Experts have slammed the Bank of England for being “out of touch” as the revised GDP figures show that the UK economy is in serious danger of heading into a recession.
Gross domestic product (GDP) fell by a revised 0.1 percent against the zero growth initially estimated, the Office for National Statistics (ONS) said.
It also flatlined during the second quarter of the year, after prior estimates showed 0.2 percent growth, painting a bleaker picture for the economy.
There have been concerns over the UK’s weak economic growth for some time, but the country has managed to avoid a recession so far.
However, Ashley Webb, UK economist at Capital Economics, said that the revised figures “may mean that the mildest of mild recessions started” in the third quarter between July and September.
The new figures suggested that rising interest rates are weighing on consumer spending, which slowed over the period.
Retailers said earlier Black Friday sales and wider discounting contributed to the increase in non-food store sales volumes of 2.3 percent in November 2023. However, sales volumes fell by 0.8 percent in the three months to November 2023 when compared with the previous three months.
Experts gave their view on whether this could see the Bank of England cut interest rates earlier than anticipated in 2024.
Riz Malik, founder and director at R3 Mortgages explained that the Monetary Policy Committee should undertake some “serious reflection” over the festive period, especially those members who wanted to increase rates at their last meeting.
The Bank of England was criticised for being too slow with interest rate increases, but being too slow with rate cuts can be equally harmful, especially with an economy that is in serious trouble as today’s GDP clearly shows.

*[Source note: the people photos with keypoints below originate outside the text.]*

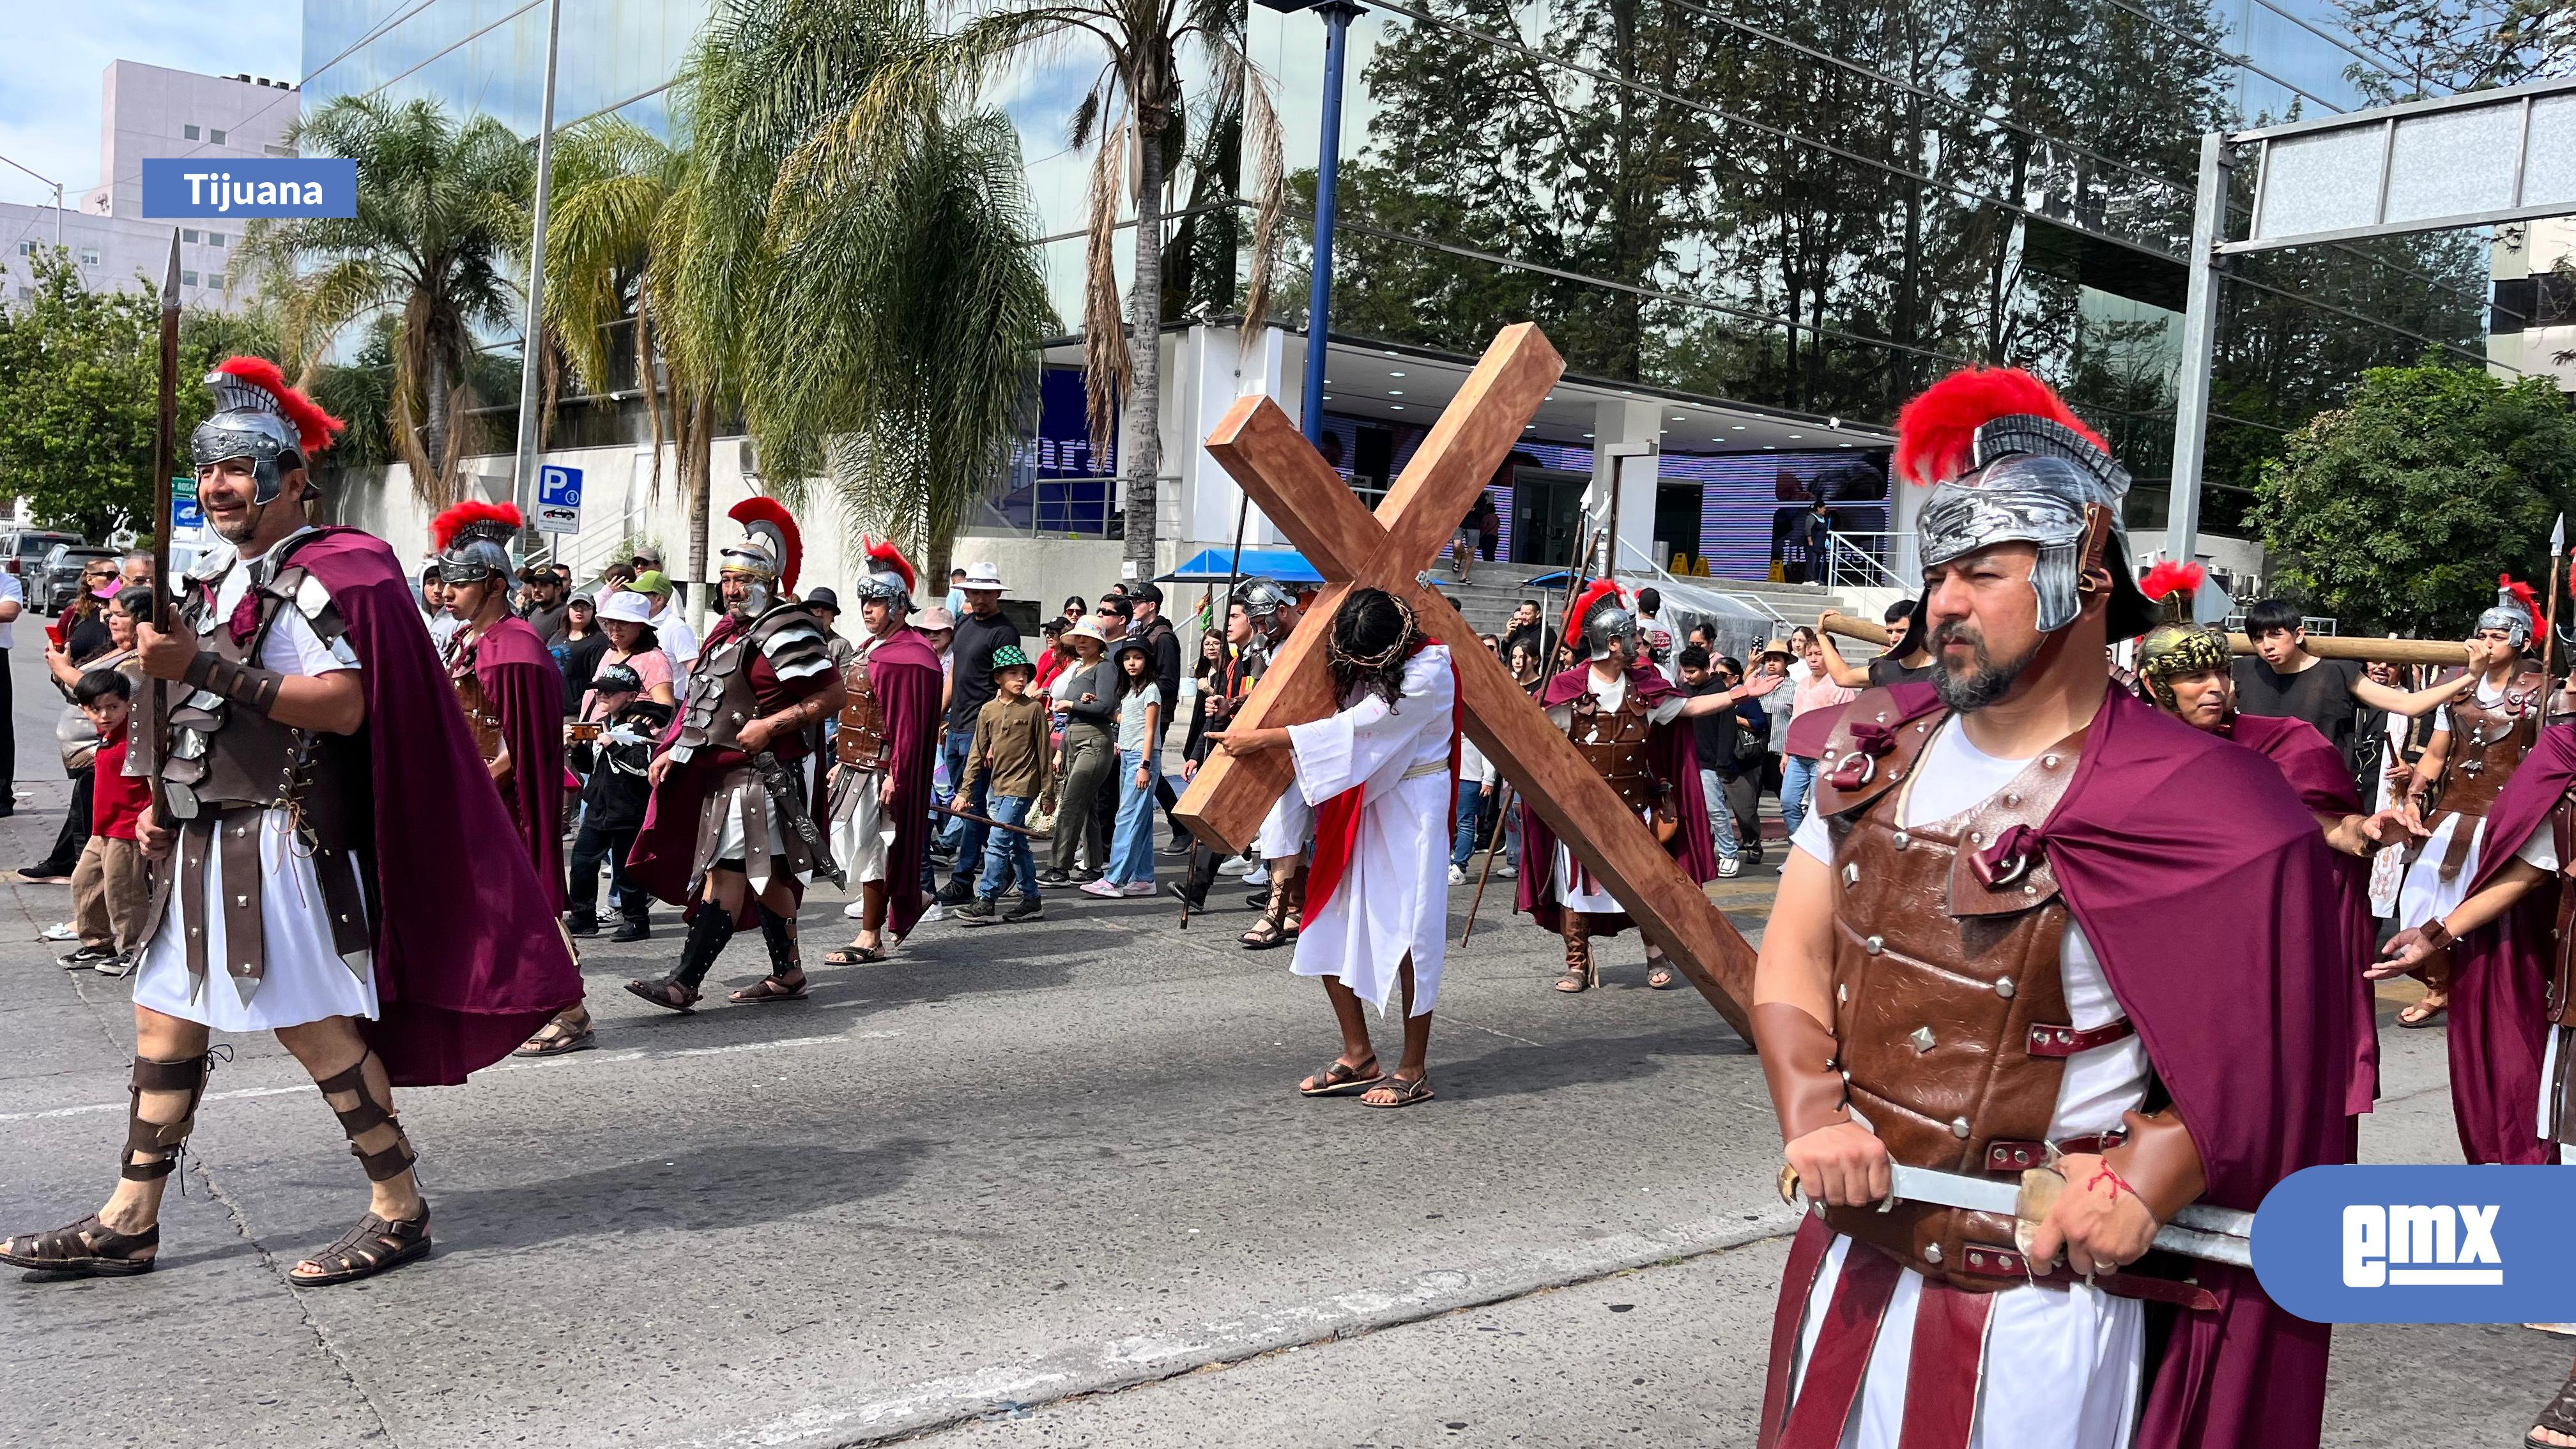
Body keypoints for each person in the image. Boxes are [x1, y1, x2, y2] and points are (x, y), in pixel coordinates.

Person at [1752, 364, 2348, 1449]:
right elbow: (1792, 954)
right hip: (1853, 1258)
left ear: (2081, 570)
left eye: (1980, 572)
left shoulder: (2211, 807)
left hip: (2039, 1304)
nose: (1943, 604)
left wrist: (2151, 1171)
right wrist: (1811, 1106)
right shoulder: (1872, 747)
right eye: (1939, 574)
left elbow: (2265, 1062)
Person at [1, 356, 578, 1285]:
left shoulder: (334, 570)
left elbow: (344, 705)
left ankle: (400, 1209)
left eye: (241, 465)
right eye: (210, 468)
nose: (220, 484)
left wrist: (197, 666)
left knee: (314, 1030)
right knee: (163, 1022)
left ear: (292, 478)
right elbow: (211, 710)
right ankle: (130, 1217)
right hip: (211, 834)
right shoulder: (232, 581)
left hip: (283, 841)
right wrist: (164, 801)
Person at [2135, 561, 2393, 1130]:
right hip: (2146, 954)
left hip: (2246, 953)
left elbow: (2320, 820)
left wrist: (2358, 833)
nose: (2216, 690)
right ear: (2154, 688)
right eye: (2195, 680)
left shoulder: (2278, 746)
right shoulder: (2122, 752)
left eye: (2222, 676)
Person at [1209, 588, 1457, 1108]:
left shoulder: (1431, 668)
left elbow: (1360, 724)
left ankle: (1413, 1069)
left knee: (1411, 932)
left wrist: (1268, 738)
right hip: (1360, 798)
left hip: (1412, 806)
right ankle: (1359, 1053)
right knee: (1326, 920)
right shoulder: (1356, 647)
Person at [624, 500, 844, 1013]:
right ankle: (788, 973)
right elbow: (705, 703)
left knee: (726, 873)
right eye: (726, 579)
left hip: (764, 775)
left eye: (742, 580)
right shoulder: (728, 631)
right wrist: (673, 750)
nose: (731, 589)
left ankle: (683, 982)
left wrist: (772, 724)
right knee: (763, 876)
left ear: (767, 582)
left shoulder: (788, 627)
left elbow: (831, 697)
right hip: (723, 775)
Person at [2373, 580, 2564, 1169]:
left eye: (2493, 633)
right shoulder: (2457, 694)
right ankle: (2443, 983)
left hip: (2507, 826)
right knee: (2424, 913)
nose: (2482, 642)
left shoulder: (2543, 694)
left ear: (2518, 640)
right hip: (2455, 818)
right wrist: (2416, 794)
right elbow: (2437, 749)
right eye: (2478, 632)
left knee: (2500, 935)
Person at [1518, 581, 1778, 992]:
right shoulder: (1567, 689)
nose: (1640, 643)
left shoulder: (1645, 685)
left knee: (1645, 886)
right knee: (1577, 889)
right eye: (1633, 638)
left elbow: (1688, 708)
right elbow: (1536, 742)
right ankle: (1576, 962)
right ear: (1613, 642)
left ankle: (1655, 953)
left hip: (1636, 806)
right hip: (1583, 811)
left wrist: (1740, 693)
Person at [431, 502, 581, 1057]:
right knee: (491, 910)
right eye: (445, 582)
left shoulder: (514, 650)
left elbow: (520, 746)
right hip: (474, 799)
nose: (448, 594)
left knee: (528, 906)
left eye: (461, 583)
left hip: (506, 804)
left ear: (495, 584)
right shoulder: (473, 641)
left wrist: (479, 789)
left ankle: (571, 1009)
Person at [820, 539, 941, 964]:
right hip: (857, 767)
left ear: (897, 605)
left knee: (876, 849)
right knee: (857, 845)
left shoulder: (911, 657)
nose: (868, 609)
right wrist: (842, 762)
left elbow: (904, 727)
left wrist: (896, 772)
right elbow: (860, 712)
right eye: (865, 601)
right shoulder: (874, 649)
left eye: (876, 601)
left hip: (882, 772)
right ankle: (912, 895)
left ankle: (870, 935)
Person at [2233, 596, 2466, 785]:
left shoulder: (2337, 672)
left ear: (2299, 634)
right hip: (2255, 789)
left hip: (2320, 794)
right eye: (2258, 638)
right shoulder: (2243, 671)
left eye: (2276, 634)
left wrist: (2471, 675)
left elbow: (2410, 705)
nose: (2267, 645)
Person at [1224, 579, 1312, 946]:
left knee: (1285, 828)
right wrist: (1235, 703)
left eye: (1261, 621)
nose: (1258, 629)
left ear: (1282, 609)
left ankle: (1275, 914)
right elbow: (1265, 695)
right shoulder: (1266, 646)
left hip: (1312, 744)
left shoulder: (1310, 638)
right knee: (1285, 828)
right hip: (1279, 748)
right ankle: (1295, 908)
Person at [931, 562, 1023, 905]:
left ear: (997, 593)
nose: (980, 597)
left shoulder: (1004, 631)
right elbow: (955, 674)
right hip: (956, 726)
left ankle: (963, 878)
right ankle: (1003, 867)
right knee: (966, 804)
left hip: (982, 730)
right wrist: (936, 715)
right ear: (965, 593)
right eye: (974, 591)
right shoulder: (966, 623)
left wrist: (994, 738)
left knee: (971, 805)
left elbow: (1009, 687)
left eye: (986, 591)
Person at [564, 663, 669, 946]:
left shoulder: (639, 729)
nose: (602, 695)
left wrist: (613, 745)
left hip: (627, 810)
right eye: (599, 690)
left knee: (627, 869)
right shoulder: (605, 725)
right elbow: (592, 767)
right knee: (582, 863)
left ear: (632, 696)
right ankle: (583, 917)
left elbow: (641, 768)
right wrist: (576, 748)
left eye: (611, 691)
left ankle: (636, 921)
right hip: (598, 807)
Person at [953, 645, 1055, 926]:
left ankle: (986, 899)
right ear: (998, 677)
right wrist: (965, 792)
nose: (1021, 679)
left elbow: (1044, 754)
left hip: (1022, 787)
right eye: (1013, 673)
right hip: (997, 787)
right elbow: (976, 753)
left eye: (1024, 674)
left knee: (998, 842)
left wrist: (1048, 794)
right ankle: (1032, 900)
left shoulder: (1034, 709)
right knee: (1016, 844)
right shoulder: (988, 710)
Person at [65, 670, 151, 977]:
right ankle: (98, 942)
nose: (105, 715)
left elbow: (155, 784)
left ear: (128, 704)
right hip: (102, 829)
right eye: (96, 709)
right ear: (84, 710)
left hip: (127, 829)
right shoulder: (107, 738)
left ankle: (134, 949)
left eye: (113, 707)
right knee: (84, 882)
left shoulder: (136, 739)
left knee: (123, 891)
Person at [1082, 639, 1163, 898]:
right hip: (1129, 756)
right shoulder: (1131, 692)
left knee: (1127, 818)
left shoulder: (1151, 690)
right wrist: (1096, 703)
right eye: (1127, 658)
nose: (1131, 663)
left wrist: (1145, 766)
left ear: (1147, 661)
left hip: (1142, 759)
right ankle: (1143, 878)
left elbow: (1150, 730)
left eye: (1137, 658)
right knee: (1141, 820)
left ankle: (1114, 879)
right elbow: (1125, 720)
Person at [1681, 647, 1768, 880]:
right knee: (1692, 811)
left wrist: (1722, 763)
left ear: (1705, 669)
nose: (1688, 676)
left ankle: (1729, 853)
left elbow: (1727, 730)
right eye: (1685, 672)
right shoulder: (1683, 690)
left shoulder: (1719, 690)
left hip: (1711, 763)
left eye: (1692, 672)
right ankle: (1702, 854)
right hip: (1689, 760)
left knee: (1715, 810)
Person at [1044, 617, 1117, 885]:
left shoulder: (1105, 668)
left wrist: (1072, 704)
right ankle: (1094, 867)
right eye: (1078, 637)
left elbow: (1107, 706)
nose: (1082, 642)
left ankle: (1059, 868)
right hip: (1072, 739)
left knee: (1072, 804)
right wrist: (1062, 749)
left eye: (1087, 637)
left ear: (1099, 642)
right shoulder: (1076, 668)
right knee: (1088, 808)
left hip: (1095, 741)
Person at [1122, 581, 1189, 855]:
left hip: (1155, 712)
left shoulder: (1163, 637)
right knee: (1148, 771)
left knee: (1153, 771)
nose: (1133, 606)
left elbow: (1170, 683)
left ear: (1152, 606)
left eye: (1138, 602)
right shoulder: (1145, 631)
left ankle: (1181, 828)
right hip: (1140, 710)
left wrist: (1142, 693)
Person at [1779, 627, 1856, 841]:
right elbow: (1795, 720)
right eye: (1810, 654)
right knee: (1788, 802)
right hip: (1797, 753)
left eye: (1819, 654)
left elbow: (1846, 724)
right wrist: (1787, 752)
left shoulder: (1841, 684)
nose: (1813, 659)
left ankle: (1815, 855)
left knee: (1817, 809)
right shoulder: (1802, 683)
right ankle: (1798, 847)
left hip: (1823, 757)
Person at [555, 593, 609, 711]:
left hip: (576, 711)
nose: (580, 610)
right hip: (552, 705)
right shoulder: (558, 635)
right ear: (568, 609)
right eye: (575, 606)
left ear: (593, 611)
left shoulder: (599, 640)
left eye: (585, 607)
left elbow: (597, 680)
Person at [518, 564, 571, 646]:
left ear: (558, 590)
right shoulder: (535, 612)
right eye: (534, 585)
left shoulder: (566, 614)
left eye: (544, 585)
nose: (536, 590)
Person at [1785, 495, 1831, 583]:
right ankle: (1808, 580)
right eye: (1824, 508)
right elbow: (1807, 529)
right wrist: (1810, 541)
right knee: (1811, 562)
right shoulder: (1811, 517)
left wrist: (1826, 539)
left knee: (1817, 563)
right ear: (1818, 508)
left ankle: (1815, 579)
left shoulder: (1823, 519)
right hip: (1812, 545)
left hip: (1820, 545)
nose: (1825, 510)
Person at [1501, 599, 1544, 664]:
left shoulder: (1546, 632)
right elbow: (1505, 653)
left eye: (1527, 614)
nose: (1523, 617)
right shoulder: (1517, 630)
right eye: (1522, 613)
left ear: (1537, 614)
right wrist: (1507, 636)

He said: “Those in charge of managing the economy should feel embarrassed. The GDP data shows how out of touch they are.”
Craig Fish, director at Lodestone Mortgages & Protection also shared similar views as he believes the Bank should be “hanging their heads in shame” over poor decisions to raise the interest rates.
Mr Fish stated: “The last thing needed is an increase, and these numbers could result in a cut coming sooner rather than later, that is if the MPC doesn’t repeat its mistakes.
“They were too slow to increase rates to tackle inflation, so let’s hope they aren’t too late to decrease rates when fighting off a recession.”
The Bank of England previously warned that interest rates will remain at their 15-year highs for some time to come in order to bring inflation sustainably back to the two percent target.
Sarah Breeden, in her maiden speech as deputy governor of the BoE, said: “It will be important for monetary policy to be restrictive for an extended period in order to return inflation sustainably to the two percent target in the medium term.”
The Bank of England has held interest rates at 5.25 percent for the third time in a row and indicated cuts are unlikely in the coming months.